Megan Raby: United Fruit's Experiment Station: Lancetilla as a Laboratory for Corporate Science
From 1926 to 1974 the United Fruit Company operated the Lancetilla Experiment Station near Tela, Honduras. As a laboratory and botanical garden where one of the world’s largest living collections of tropical fruits could be found, it stood in apparent contrast to the vast banana monocultures of the surrounding area. While United Fruit’s infamous plantations depended on the application of pesticides and chemical knowledge to produce a single commodity crop, its Lancetilla Experiment Station pursued a broad research program oriented toward agricultural diversification.
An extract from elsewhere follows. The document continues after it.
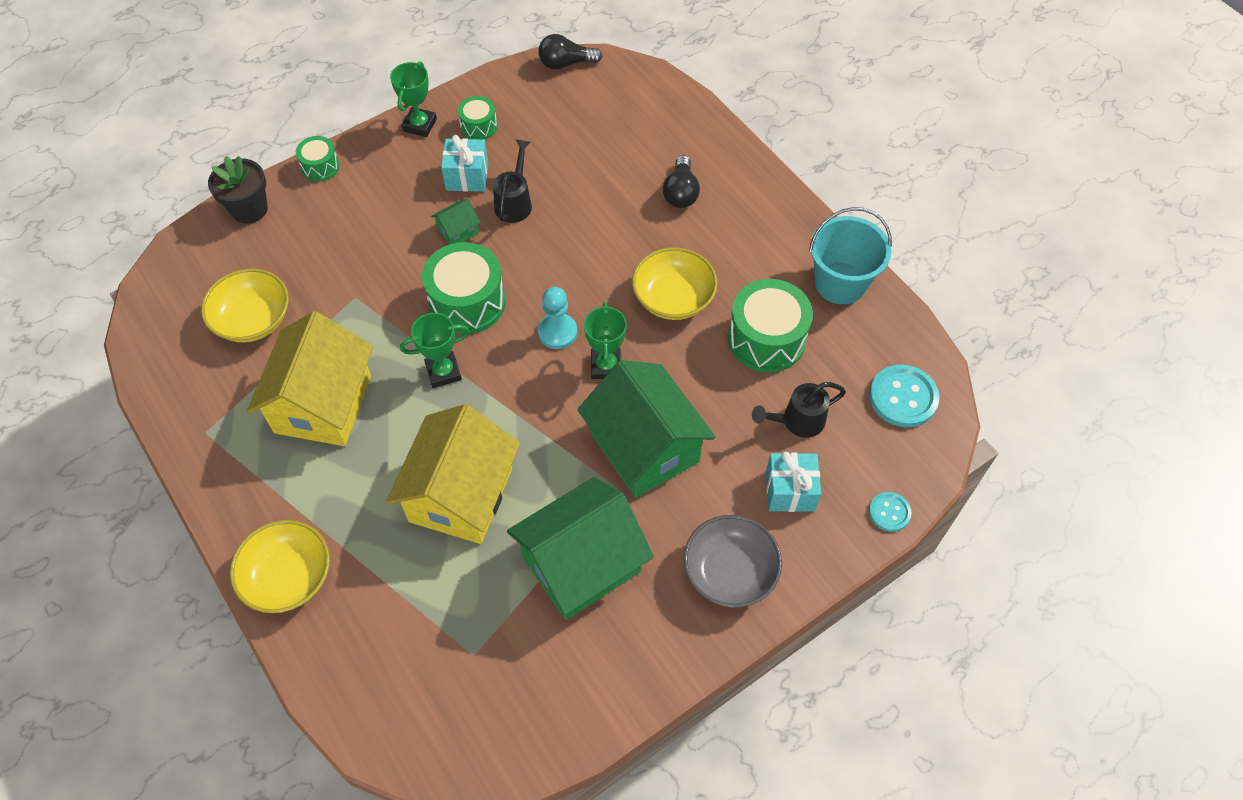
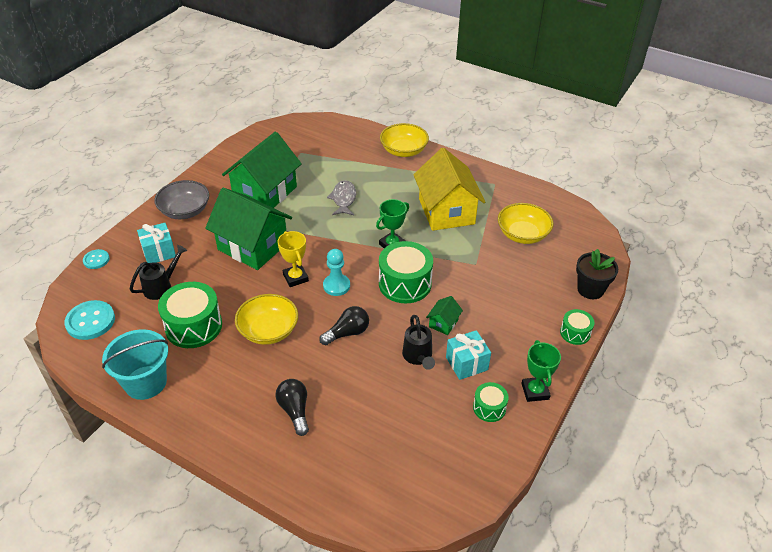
camera: 155 degrees right, 15 degrees down
yellow house [386,404,520,544] -> grey fish [327,180,356,215]
black light bulb [538,34,602,70] -> black light bulb moved to [319,306,369,345]
green trophy [584,302,627,379] -> yellow trophy [277,231,309,287]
Drawing on the writings of United Fruit-sponsored scientists (a surprisingly under-used set of primary sources) this essay examines the history of Lancetilla to explore the shifting relationship between the company’s administration of scientific research and its control of land. Business, labor, cultural, and environmental historians have contributed to an enormous literature on United Fruit, notorious for its influence on Latin American political and economic life during the twentieth century. Historians of science, however, have paid little attention to United Fruit, despite its major sponsorship of scientific research and status as a prototypical transnational corporation. This essay approaches Lancetilla as both a site of agricultural experimentation and as a “laboratory” for corporate science. Its history demonstrates how United Fruit’s (fluctuating) sponsorship of science gave it new means to control and transform the land. At the same time, corporate science was at the center of land disputes and contested visions of economic development in the twentieth century, leaving surprising traces in local landscapes and the face of global agribusiness today.
Megan Raby is a historian of science and environment whose work emphasizes the transnational connections of science in the US and Latin America in the nineteenth and twentieth centuries. Her book American Tropics: The Caribbean Roots of Biodiversity Science (University of North Carolina Press, 2017) was awarded the 2019 Philip J. Pauly Prize by the History of Science Society. It explores the relationship between the history of field ecology, the expansion of U.S. hegemony in the circum-Caribbean, and the emergence of the modern concept of biodiversity. Megan Raby is also the author of articles appearing in journals including Environmental History and Isis.